----- TEXTE FOURNI

Il serait donc l'heure de remettre sereinement...
Le président. Il vous faut conclure, Monsieur le député !
M. Christian Brunier. Je conclus, Monsieur le président ! Il serait l'heure de remettre sereinement - je dis bien: «sereinement» - de l'ordre dans l'institution scolaire, de la valoriser et de lui donner les moyens suffisants pour atteindre ses objectifs. Certains préfèrent aujourd'hui refuser le budget du canton, qui pourtant renforçait le milieu scolaire, et transformer l'école en un véritable boulevard du populisme pour sauver leur parti au bord de la disparition ! Espérons que ce ne seront pas les élèves qui payeront de nouveau l'addition ! (Applaudissements.)
Mme Caroline Bartl (UDC). Que la note valorise ou sanctionne, elle est universelle et claire. C'est un point de repère compréhensible de tous, qui permet à l'enfant de se situer avec précision. Nous sommes à une époque où l'on insiste pour donner des repères aux enfants. Il serait donc insensé d'enlever aux enseignants, parents et enfants cet outil qui permet de savoir où ils en sont. C'est pour cette raison que de simples appréciations et des apprentissages sur quatre ans les laisseraient dans le flou. Si l'on dilue ces derniers sur une aussi grande période, des fossés et des inégalités se creuseront entre élèves et probablement ne répondront-ils pas tous aux réelles conditions de passage d'une classe à l'autre. Nous vivons dans une société multiculturelle; je me demande donc comment des familles non francophones pourraient comprendre des termes tels que «pas satisfaisant», «n'a pas atteint l'objectif» ou «en voie d'acquisition». Peut-être que l'évaluation est moins punitive que la note, mais toujours est-il que ce principe se caractérise par un manque de clarté évident, car il ne permet pas de connaître le niveau réel de l'enfant. En supprimant les notes et le passage certifié d'une année à l'autre, on ne supprime pas l'échec scolaire, on ne fait que le masquer. De plus, je pense que le redoublement d'une classe est positif, car il permet à l'élève de combler ses lacunes. Comme bien d'autres, cette volonté de supprimer les notes et d'instaurer des cycles de quatre ans est une réforme hâtive et désordonnée, qui aggravera la baisse des exigences scolaires et le dysfonctionnement de la structure scolaire.

----------

CONSIGNE 1: Recopiez le passage du débat sur les notes à l'école compris entre « Le président. Il » et « l'addition ! (Applaudissements.) », ces deux bouts inclus.
CONSIGNE 2: Poursuivez le débat sur les notes à l'école à partir de sa dernière phrase.
Vous n'aurez pas besoin des lignes pour faire ce travail.

----- DONNÉES FOURNIES

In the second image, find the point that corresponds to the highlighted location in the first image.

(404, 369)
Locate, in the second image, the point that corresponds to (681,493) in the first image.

----------

RÉPONSE 1:
Le président. Il vous faut conclure, Monsieur le député !
M. Christian Brunier. Je conclus, Monsieur le président ! Il serait l'heure de remettre sereinement - je dis bien: «sereinement» - de l'ordre dans l'institution scolaire, de la valoriser et de lui donner les moyens suffisants pour atteindre ses objectifs. Certains préfèrent aujourd'hui refuser le budget du canton, qui pourtant renforçait le milieu scolaire, et transformer l'école en un véritable boulevard du populisme pour sauver leur parti au bord de la disparition ! Espérons que ce ne seront pas les élèves qui payeront de nouveau l'addition ! (Applaudissements.)

RÉPONSE 2:
Les personnes militant pour une école qui veut corriger les inévitables différences entre élèves prônent le droit à la réussite en valorisant le bien-être au détriment du savoir tout court. En préconisant réforme sur réforme, l'Instruction publique fuit l'enseignement, aggrave l'illettrisme et dévalue les diplômes. Ce désastreux bilan, elle seule le conteste.
L'UDC soutiendra donc les initiants, mais regrette que le Conseil d'Etat, confronté à une critique justifiée, décide de jouer la prolongation avec un contre-projet qui sera voté en 2006. (Applaudissements.)
Le président. Je rappelle à toutes fins utiles que nous sommes en débat de préconsultation concernant uniquement la recevabilité.
Mme Janine Hagmann (L). Même s'il s'agit d'un débat sur la recevabilité, on peut constater que le débat sur l'école s'est engagé ce soir. C'est bravo ! Parce que ce sujet vient enfin dans notre enceinte. Pourquoi vient-il dans notre enceinte ? Parce que le Conseil d'Etat soumet, dans son rapport, des pistes de réflexion, des pistes qui ne sont effectivement pas nouvelles, mais qui annoncent formellement une prise de position du Conseil d'Etat au complet. J'ai bien dit: «du Conseil d'Etat». En proposant un contre-projet, le Conseil d'Etat nous invite à le suivre dans le refus de l'initiative 121. Pourrions-nous ce soir, oserions-nous ici faire fi de 28'000 signatures démocratiquement apposées ?
J'ai déjà exprimé dans cette enceinte les doutes d'une grande partie du groupe libéral sur les affirmations d'ARLE, qui voudrait imposer aux élèves un cursus annuel sélectif que tous les systèmes scolaires performants ont abandonné. Les analyses suisses de PISA l'ont prouvé. D'autre part, ARLE veut combattre la progression de l'école primaire, officialisée à travers sa rénovation, mais surtout faire croire à la population qu'il existe une solution simple pour remédier aux difficultés des élèves et de leur famille, et que cette solution passe tout bêtement par la mise de notes. Les vrais enjeux de cette action doivent être analysés plus finement.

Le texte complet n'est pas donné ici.